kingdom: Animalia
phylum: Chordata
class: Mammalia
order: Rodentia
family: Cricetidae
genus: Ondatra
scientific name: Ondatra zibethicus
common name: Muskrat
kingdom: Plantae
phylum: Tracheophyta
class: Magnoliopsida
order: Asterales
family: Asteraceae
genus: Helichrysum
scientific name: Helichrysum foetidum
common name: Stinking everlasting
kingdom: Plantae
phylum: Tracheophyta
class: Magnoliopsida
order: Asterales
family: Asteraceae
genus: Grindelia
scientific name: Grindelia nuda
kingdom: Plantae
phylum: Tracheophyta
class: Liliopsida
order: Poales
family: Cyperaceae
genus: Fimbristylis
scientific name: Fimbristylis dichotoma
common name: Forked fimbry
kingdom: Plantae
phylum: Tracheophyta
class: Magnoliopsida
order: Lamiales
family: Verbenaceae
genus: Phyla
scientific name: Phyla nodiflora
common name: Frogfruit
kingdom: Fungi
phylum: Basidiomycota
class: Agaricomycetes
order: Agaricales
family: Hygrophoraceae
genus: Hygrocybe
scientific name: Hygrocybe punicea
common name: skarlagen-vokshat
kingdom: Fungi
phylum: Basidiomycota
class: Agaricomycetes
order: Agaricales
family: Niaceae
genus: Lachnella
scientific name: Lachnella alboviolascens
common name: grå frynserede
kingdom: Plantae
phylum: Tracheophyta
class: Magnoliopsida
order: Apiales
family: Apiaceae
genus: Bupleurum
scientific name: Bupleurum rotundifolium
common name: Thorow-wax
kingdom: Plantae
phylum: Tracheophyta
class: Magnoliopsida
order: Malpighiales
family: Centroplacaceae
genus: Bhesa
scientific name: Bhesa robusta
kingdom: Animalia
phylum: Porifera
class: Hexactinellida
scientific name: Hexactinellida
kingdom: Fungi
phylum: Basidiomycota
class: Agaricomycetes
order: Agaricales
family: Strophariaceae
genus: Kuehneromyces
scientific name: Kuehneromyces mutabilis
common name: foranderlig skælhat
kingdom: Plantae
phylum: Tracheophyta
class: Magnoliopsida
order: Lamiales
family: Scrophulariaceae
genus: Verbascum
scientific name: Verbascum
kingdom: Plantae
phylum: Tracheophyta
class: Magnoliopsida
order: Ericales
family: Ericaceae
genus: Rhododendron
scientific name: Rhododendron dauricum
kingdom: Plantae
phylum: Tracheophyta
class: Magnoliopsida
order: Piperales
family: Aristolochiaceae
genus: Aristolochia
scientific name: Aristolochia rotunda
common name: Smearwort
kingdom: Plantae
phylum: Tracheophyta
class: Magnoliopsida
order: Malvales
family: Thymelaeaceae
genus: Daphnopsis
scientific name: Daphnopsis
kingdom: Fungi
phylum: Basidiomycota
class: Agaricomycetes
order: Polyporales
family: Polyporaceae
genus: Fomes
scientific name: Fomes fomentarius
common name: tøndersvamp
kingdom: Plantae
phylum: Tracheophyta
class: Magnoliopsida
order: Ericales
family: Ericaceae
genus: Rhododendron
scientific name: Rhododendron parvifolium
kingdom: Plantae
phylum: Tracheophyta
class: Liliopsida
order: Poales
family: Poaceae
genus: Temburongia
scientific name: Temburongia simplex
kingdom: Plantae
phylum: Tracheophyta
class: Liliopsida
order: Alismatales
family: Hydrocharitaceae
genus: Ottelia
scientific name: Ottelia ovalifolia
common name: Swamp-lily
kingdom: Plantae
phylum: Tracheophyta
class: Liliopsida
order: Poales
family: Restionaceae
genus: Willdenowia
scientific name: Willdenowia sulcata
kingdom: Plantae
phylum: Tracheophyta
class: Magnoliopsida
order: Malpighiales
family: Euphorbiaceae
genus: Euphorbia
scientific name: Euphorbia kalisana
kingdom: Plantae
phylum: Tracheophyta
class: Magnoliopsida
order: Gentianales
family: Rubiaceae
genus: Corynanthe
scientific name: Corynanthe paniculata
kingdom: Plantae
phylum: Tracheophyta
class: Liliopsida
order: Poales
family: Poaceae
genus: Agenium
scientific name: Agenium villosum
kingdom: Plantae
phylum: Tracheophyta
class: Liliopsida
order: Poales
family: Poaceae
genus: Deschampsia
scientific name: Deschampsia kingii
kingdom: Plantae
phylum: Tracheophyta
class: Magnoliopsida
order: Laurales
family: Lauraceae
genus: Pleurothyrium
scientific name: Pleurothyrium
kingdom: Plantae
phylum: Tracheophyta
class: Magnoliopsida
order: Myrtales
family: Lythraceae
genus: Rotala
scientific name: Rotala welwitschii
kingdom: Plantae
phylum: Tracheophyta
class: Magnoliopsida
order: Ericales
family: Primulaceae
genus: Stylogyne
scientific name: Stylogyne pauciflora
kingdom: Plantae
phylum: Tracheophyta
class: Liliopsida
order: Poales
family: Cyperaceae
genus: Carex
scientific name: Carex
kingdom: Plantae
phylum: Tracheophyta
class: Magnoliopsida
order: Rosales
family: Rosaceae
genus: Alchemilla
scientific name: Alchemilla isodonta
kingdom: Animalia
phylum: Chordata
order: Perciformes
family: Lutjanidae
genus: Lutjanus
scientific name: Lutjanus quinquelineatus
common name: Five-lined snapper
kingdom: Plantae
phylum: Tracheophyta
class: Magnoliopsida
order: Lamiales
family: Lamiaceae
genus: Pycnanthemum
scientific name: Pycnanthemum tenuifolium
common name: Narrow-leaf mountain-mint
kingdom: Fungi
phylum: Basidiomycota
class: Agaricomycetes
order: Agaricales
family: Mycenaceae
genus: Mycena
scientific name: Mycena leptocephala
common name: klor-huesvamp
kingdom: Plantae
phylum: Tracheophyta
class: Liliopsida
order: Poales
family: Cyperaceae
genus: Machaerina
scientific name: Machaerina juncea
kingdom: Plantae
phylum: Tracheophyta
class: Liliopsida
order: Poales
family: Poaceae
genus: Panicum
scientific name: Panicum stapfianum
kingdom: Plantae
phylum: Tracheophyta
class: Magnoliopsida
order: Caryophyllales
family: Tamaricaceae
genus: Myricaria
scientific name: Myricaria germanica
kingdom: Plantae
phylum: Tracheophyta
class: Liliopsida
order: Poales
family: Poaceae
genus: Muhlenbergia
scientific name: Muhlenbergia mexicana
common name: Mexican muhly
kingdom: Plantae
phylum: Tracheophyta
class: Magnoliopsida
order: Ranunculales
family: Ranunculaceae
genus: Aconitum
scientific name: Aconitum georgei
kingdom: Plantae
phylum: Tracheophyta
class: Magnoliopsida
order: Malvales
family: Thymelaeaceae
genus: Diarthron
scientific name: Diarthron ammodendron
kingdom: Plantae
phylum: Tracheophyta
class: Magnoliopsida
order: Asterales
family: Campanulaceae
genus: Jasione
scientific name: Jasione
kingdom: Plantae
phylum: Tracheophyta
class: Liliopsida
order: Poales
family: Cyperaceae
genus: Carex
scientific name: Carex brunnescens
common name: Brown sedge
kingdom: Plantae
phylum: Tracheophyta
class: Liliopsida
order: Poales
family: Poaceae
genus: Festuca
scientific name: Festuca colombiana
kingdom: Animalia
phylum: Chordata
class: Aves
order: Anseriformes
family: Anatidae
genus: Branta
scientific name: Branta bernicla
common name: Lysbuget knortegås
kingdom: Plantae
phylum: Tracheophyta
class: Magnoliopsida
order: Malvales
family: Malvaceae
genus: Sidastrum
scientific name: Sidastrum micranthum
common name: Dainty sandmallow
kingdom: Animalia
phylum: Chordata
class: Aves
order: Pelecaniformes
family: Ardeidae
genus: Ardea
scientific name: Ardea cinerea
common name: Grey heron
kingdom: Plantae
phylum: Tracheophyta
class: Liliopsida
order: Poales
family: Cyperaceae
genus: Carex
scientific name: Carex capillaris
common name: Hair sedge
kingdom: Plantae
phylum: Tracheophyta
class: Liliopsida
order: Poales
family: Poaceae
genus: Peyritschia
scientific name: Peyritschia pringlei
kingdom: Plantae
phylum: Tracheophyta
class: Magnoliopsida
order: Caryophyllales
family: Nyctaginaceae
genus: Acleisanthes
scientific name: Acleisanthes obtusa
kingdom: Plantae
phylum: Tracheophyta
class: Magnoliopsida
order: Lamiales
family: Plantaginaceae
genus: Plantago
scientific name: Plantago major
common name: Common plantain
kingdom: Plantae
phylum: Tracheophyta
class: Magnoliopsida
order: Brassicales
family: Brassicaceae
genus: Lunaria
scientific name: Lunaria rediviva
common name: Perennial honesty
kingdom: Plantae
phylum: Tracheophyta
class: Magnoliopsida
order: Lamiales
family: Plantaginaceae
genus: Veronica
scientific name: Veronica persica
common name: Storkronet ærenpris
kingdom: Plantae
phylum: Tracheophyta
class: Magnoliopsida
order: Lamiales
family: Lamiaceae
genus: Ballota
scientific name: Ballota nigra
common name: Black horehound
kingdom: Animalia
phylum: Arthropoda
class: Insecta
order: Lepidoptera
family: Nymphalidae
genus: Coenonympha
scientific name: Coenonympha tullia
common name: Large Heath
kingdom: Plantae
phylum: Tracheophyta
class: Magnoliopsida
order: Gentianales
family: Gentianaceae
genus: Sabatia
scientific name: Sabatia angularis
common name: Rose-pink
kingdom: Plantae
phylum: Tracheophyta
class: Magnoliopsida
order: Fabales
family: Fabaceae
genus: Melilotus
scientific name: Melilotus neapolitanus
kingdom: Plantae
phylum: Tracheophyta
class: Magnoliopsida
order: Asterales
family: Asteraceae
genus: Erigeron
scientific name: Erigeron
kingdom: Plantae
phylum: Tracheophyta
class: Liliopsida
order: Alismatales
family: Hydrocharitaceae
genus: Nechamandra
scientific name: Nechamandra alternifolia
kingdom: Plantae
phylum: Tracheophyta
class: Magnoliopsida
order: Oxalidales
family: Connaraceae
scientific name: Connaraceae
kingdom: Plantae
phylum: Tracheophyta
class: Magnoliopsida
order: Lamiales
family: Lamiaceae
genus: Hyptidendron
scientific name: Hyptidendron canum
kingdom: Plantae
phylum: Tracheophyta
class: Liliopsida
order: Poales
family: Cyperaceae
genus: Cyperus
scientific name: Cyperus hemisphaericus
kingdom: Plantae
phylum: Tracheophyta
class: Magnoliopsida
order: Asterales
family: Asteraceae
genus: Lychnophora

* * * * *

▸ **Task details**
Copy out the data word for word, from the very first line through the line containing "genus: Bupleurum", including that line.

▸ **Completed exercise**
kingdom: Animalia
phylum: Chordata
class: Mammalia
order: Rodentia
family: Cricetidae
genus: Ondatra
scientific name: Ondatra zibethicus
common name: Muskrat
kingdom: Plantae
phylum: Tracheophyta
class: Magnoliopsida
order: Asterales
family: Asteraceae
genus: Helichrysum
scientific name: Helichrysum foetidum
common name: Stinking everlasting
kingdom: Plantae
phylum: Tracheophyta
class: Magnoliopsida
order: Asterales
family: Asteraceae
genus: Grindelia
scientific name: Grindelia nuda
kingdom: Plantae
phylum: Tracheophyta
class: Liliopsida
order: Poales
family: Cyperaceae
genus: Fimbristylis
scientific name: Fimbristylis dichotoma
common name: Forked fimbry
kingdom: Plantae
phylum: Tracheophyta
class: Magnoliopsida
order: Lamiales
family: Verbenaceae
genus: Phyla
scientific name: Phyla nodiflora
common name: Frogfruit
kingdom: Fungi
phylum: Basidiomycota
class: Agaricomycetes
order: Agaricales
family: Hygrophoraceae
genus: Hygrocybe
scientific name: Hygrocybe punicea
common name: skarlagen-vokshat
kingdom: Fungi
phylum: Basidiomycota
class: Agaricomycetes
order: Agaricales
family: Niaceae
genus: Lachnella
scientific name: Lachnella alboviolascens
common name: grå frynserede
kingdom: Plantae
phylum: Tracheophyta
class: Magnoliopsida
order: Apiales
family: Apiaceae
genus: Bupleurum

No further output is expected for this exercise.